In Ezekiel 16:3, Ezekiel tells Jerusalem that her father was an Amorite and her mother was a Hittite. What does this mean? Abraham was not an Amorite, and Sarah was not a Hittite.
Different exegetes have tried to explain this verse. Some focus on the city of Jerusalem, which is, after all, mentioned in the chapter. My HarperCollins Study Bible and Jewish Study Bible both point out that Jerusalem was once a Canaanite city, so Jerusalem was the offspring of Canaanites. My problem with this approach is that it does not really account for other features of the chapter. Ezekiel 16 says that Jerusalem was rejected and forsaken before God decided to raise her as his own and make her beautiful. As far as I know, these things did not happen to the actual city of Jerusalem. When David took it over in 2 Samuel 5 and made it his own city, he did not find it rejected and forsaken. Jebusites liked it enough to live there. Ezekiel 16 probably uses the term "Jerusalem" to mean the entire kingdom of Judah (or the representative of Judah), the same way that prophets use the term "Samaria" for the northern kingdom (see vv 45-46).
Another explanation is that the Amorites and the Hittites preceded the Israelites in the land of Canaan, so they could be called the parents of the Israelites. Maybe, but, again, that does not fit into the theme of Ezekiel 16:1-14: that God found Israel in a pitiful state and chose to love her. The Israelites' bad parents have something to do with that pitiful condition.
The same goes for another popular interpretation, which says that the Israelites were children of the Canaanites in the sense that they imitated Canaanite wickedness. I will call this the spiritual interpretation, since it says that the Israelites were the offspring of the Canaanites in a spiritual, religious, or moral sense.
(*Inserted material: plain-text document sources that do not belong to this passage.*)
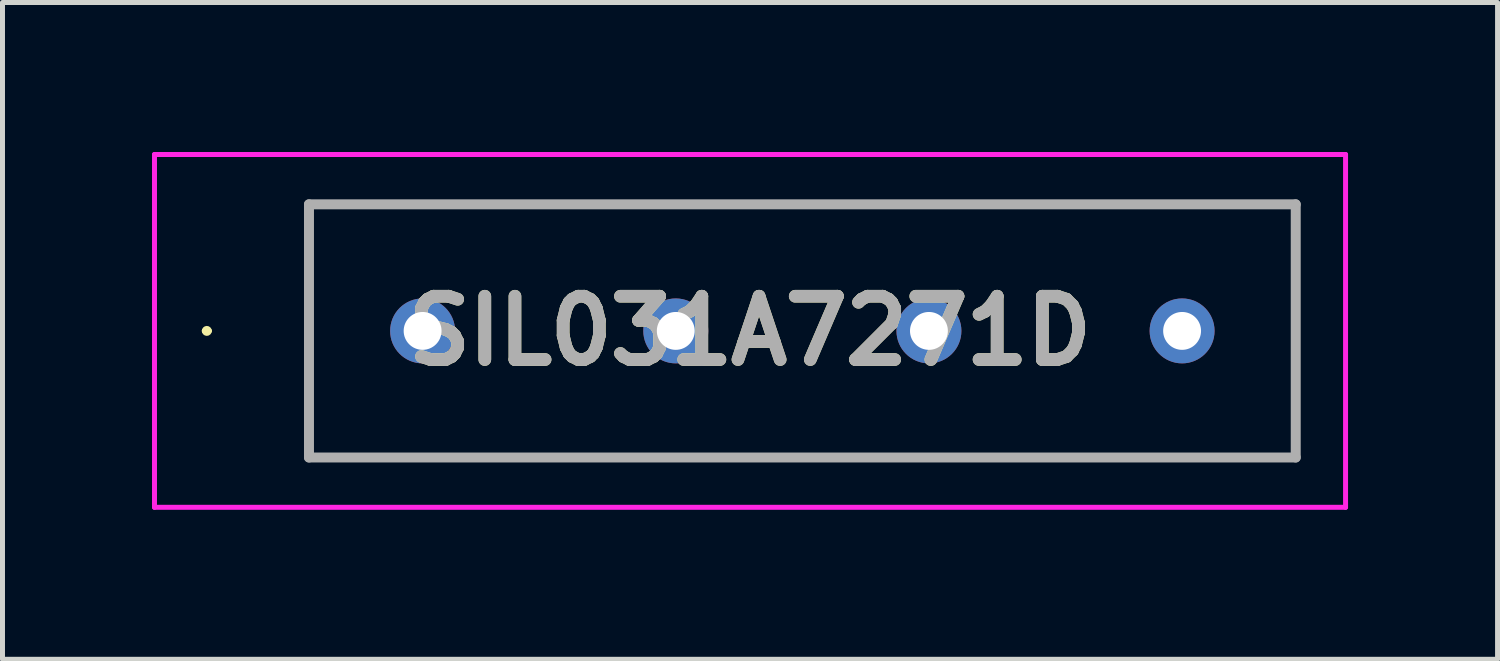
<source format=kicad_pcb>
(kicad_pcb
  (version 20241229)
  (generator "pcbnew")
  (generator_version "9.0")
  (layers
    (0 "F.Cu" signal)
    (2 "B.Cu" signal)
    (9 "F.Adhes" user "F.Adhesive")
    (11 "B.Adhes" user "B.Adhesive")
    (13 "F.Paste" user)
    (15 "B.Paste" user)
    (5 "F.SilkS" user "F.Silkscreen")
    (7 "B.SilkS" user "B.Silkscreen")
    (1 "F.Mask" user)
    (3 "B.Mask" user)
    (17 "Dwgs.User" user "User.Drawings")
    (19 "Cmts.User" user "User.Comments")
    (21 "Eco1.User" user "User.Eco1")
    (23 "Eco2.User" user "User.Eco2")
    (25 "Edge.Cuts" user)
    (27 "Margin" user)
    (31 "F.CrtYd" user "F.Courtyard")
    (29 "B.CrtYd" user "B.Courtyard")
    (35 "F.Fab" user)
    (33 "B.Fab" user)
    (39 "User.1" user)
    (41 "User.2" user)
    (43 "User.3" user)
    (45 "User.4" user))
  (footprint "SIL031A7271D"
    (layer "F.Cu")
    (at 5.43 3.59)
    (property "Reference" "SIL031A7271D" (at 6.57 0 0) (layer "F.SilkS") (effects (font (size 1.27 1.27) (thickness 0.254))))
    (attr through_hole)
    (fp_line (start -4.38 0) (end -4.38 0) (stroke (width 0.1) (type solid)) (layer "F.SilkS"))
    (fp_line (start -4.28 0) (end -4.28 0) (stroke (width 0.1) (type solid)) (layer "F.SilkS"))
    (fp_line (start -2.28 -2.54) (end 17.52 -2.54) (stroke (width 0.1) (type solid)) (layer "F.SilkS"))
    (fp_line (start -2.28 2.54) (end -2.28 -2.54) (stroke (width 0.1) (type solid)) (layer "F.SilkS"))
    (fp_line (start 17.52 -2.54) (end 17.52 2.54) (stroke (width 0.1) (type solid)) (layer "F.SilkS"))
    (fp_line (start 17.52 2.54) (end -2.28 2.54) (stroke (width 0.1) (type solid)) (layer "F.SilkS"))
    (fp_arc (start -4.38 0) (mid -4.33 -0.05) (end -4.28 0) (stroke (width 0.1) (type solid)) (layer "F.SilkS"))
    (fp_arc (start -4.28 0) (mid -4.33 0.05) (end -4.38 0) (stroke (width 0.1) (type solid)) (layer "F.SilkS"))
    (fp_line (start -5.38 -3.54) (end 18.52 -3.54) (stroke (width 0.1) (type solid)) (layer "F.CrtYd"))
    (fp_line (start -5.38 3.54) (end -5.38 -3.54) (stroke (width 0.1) (type solid)) (layer "F.CrtYd"))
    (fp_line (start 18.52 -3.54) (end 18.52 3.54) (stroke (width 0.1) (type solid)) (layer "F.CrtYd"))
    (fp_line (start 18.52 3.54) (end -5.38 3.54) (stroke (width 0.1) (type solid)) (layer "F.CrtYd"))
    (fp_line (start -2.28 -2.54) (end 17.52 -2.54) (stroke (width 0.2) (type solid)) (layer "F.Fab"))
    (fp_line (start -2.28 2.54) (end -2.28 -2.54) (stroke (width 0.2) (type solid)) (layer "F.Fab"))
    (fp_line (start 17.52 -2.54) (end 17.52 2.54) (stroke (width 0.2) (type solid)) (layer "F.Fab"))
    (fp_line (start 17.52 2.54) (end -2.28 2.54) (stroke (width 0.2) (type solid)) (layer "F.Fab"))
    (fp_text user "${REFERENCE}" (at 6.57 0 0) (layer "F.Fab") (effects (font (size 1.27 1.27) (thickness 0.254))))
    (pad "1" thru_hole circle (at 0 0) (size 1.303 1.303) (drill 0.76) (layers "*.Cu" "*.Mask"))
    (pad "3" thru_hole circle (at 5.08 0) (size 1.303 1.303) (drill 0.76) (layers "*.Cu" "*.Mask"))
    (pad "5" thru_hole circle (at 10.16 0) (size 1.303 1.303) (drill 0.76) (layers "*.Cu" "*.Mask"))
    (pad "7" thru_hole circle (at 15.24 0) (size 1.303 1.303) (drill 0.76) (layers "*.Cu" "*.Mask")))
  (gr_rect
    (start -3 -3)
    (end 27 10.18)
    (stroke (width 0.1) (type default))
    (fill no)
    (layer "Edge.Cuts")))
</source>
There is some merit to this interpretation, since vv 43-51 condemn Jerusalem's wickedness while calling her the daughter of Canaanites and the sister of Sodom. At the same time, Israel's bad parents cannot relate only to her wickedness in the sixth century B.C.E., when Ezekiel criticized her. In the story that Ezekiel 16 presents, God made Jerusalem beautiful and then she began to decline morally. But, in Ezekiel 16, she was not only the daughter of Canaanites after God made her beautiful. She was the daughter of an Amorite and a Hittite when God first found her in her pitiful condition.
At the moment, the best I can do is to combine the spiritual interpretation with what Ezekiel says about Israel's sojourn in Egypt (prior to the Exodus). According to Ezekiel 20 and 23, Israel was an idolatrous whore even in the land of Egypt. Israel's experience in Egypt resembles what Ezekiel says about Jerusalem in Ezekiel 16: In Egypt, Israel was mistreated, bruised, and despised, until God decided to deliver her and make her his own. When God found Israel in Egypt, Israel was also like an Amorite and a Hittite in terms of her immoral behavior. Still, God showed Israel grace.
Are there any other interpretations that you know?